Words by Tamara, 29 NSW
Dear Mr. Morrison,
2020 will go down in history as the year of “essentials”. Essential workers, essential services, just the essentials at the supermarket. There’s nothing like a global pandemic to reveal what we really need to pull through.
I would like to meet just one person who didn’t need the arts to survive the past six months.
Because, real talk, what makes you feel better at the end of a long day of Zoom meetings and pacing your apartment? A good series? That’s the arts. That nice painting on the wall of your home office? The arts. That comfortable shirt that fits you in all the right places? That one album that helps you unwind after one of those weeks? A work of art.
The arts are effective – because that’s exactly what they do. They have an effect.
Just like antibiotics, acupuncture, or surgery, they change the way you feel and impact your quality of life. But unlike antibiotics or acupuncture, the arts aren’t a claimable benefit. I think you and I both know it’s time that changed. The arts are health insurance. More often than not, they are medicine itself.
If you want Australians to make it through the year from hell, it makes sense to properly fund all the industries that will help us to heal.
Now that we know the arts are indeed essential, it’s time to address any confusion as to whether a pandemic rescue package is really all that necessary. In a recent survey of 1000 MEAA (Media Arts and Entertainment Alliance) members, 68.3% currently had no work because of COVID-19. These are the artists who can actually afford to hold onto their MEAA membership. My Facebook feed paints a much darker portrait of the current situation in our community.

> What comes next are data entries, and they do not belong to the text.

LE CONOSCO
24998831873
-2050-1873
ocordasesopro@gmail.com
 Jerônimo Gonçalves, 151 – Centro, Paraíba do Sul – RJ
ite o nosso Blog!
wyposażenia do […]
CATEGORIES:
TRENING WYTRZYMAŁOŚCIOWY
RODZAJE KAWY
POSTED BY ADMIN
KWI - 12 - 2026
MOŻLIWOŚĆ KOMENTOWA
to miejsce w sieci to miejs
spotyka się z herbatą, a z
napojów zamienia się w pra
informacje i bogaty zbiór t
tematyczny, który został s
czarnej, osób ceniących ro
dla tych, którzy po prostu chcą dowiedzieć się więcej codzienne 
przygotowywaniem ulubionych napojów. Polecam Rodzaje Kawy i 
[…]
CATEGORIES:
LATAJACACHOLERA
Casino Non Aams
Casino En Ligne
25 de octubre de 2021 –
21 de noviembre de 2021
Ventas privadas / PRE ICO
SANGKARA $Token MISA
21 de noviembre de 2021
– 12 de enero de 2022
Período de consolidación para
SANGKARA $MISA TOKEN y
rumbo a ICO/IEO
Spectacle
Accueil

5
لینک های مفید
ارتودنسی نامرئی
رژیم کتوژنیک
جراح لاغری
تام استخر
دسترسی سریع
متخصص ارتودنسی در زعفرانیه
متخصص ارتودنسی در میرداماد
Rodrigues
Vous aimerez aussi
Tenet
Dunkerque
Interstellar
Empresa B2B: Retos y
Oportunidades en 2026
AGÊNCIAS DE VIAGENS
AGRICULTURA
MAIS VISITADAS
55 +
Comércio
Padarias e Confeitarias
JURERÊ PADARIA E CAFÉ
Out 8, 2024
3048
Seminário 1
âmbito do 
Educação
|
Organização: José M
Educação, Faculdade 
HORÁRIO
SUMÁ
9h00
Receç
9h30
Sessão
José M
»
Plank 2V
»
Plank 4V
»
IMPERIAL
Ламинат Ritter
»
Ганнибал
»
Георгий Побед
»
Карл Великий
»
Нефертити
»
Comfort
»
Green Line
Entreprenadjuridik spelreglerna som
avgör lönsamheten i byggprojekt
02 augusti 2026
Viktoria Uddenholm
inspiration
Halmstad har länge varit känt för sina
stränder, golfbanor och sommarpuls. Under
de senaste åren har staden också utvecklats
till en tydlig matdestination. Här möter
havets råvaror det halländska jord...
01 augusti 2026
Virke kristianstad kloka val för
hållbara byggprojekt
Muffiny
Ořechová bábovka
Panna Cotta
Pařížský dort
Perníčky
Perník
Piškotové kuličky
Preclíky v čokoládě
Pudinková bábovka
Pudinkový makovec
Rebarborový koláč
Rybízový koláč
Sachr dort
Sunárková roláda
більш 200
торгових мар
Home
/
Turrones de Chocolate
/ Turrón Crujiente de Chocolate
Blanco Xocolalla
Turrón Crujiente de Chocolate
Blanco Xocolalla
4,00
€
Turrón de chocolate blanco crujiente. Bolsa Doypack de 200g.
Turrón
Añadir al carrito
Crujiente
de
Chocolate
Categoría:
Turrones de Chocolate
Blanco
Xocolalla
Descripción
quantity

These are the very people who, during the pandemic alone, have made it their business to distract us. They have released TV series early, kept us entertained on Twitter, organised living room festivals, put out albums and performed their shows online for the bored masses, just to get us through. You and I both know we needed to laugh, to let our minds’ travel, to involve ourselves in something other than the situation at hand, even just for half an hour after dinner.
So, Mr. Morrison, what have we done to thank them?
We’ve cut their funding, made most of them ineligible for government benefits and now, left them wondering whether a rescue package might be too good to be true?
Mr. Morrison our country is sick, and the diagnosis isn’t looking great. Australia is facing an economic crisis and mass unemployment alongside the ongoing issues of a pandemic and the world is continuing to warm.
This is something every Australian, regardless of trade or occupation, is dealing with. So, how it is that $700 million under the HomeBuilder schemes seems appropriate to offer middle-income earners with properties to their names, but $250 million is enough to save an entire industry on its knees?
I don’t know a single artist in the industry who has been eligible for JobKeeper and yet, none of the $250 million ‘rescue package’ is going directly to them. Instead, it is to be distributed among arts organisations that might one day employ them. Essentially, you have deployed the rescue helicopter but it’s flying right over the ones who are drowning.
Please, look around you. Really look.
Who can you see down there on the ground, kneeling in the dirt, raising something from nothing? Who are the ones standing while parliament sits?
It’s the woodworkers and artisans, in their studios through the night, making pieces for fire relief auctions leading the charge. It’s the clowns and the musos and the comedians bringing hope to Australia’s bedside through the airwaves. It’s the knitters filling their living rooms with socks for burnt paws and wraps for charred wings.
Our artists have come together to keep our Australian spirit alive through a black summer and an unthinkable health crisis. They sewed, they benefited, they crowd-funded, they pulled strings, they wrote songs, they gave their time and their words and their hands and, above all, their care.
You are the one who can help us now.
You have forced the Australian arts sector into a hole it can’t crawl out of by cutting funding.
Yes, we owe the greatest of debts to our incredible firefighters, nurses, doctors and supermarket employees. But as a ‘non-essential’ someone who works in film and television, I can’t tell you how many conversations I have had with friends and family, fielding questions about when the show I was working on might come back on, how they couldn’t imagine getting through homeschooling without The Wiggles or isolation without all seven seasons of Wentworth. We know what it feels like to go through bushfires and a pandemic, now imagine going through it all without the arts.
Put us in with health care. Give artists the funding we need to keep making our medicine. If you really can’t have the arts as its own portfolio, let us be recognised as the healers we are and pay us properly to do our work. Australia needs us.
Please, Mr. Morrison, do the right thing.
Your money is for arts organisations. It’s time now to save the actual artists.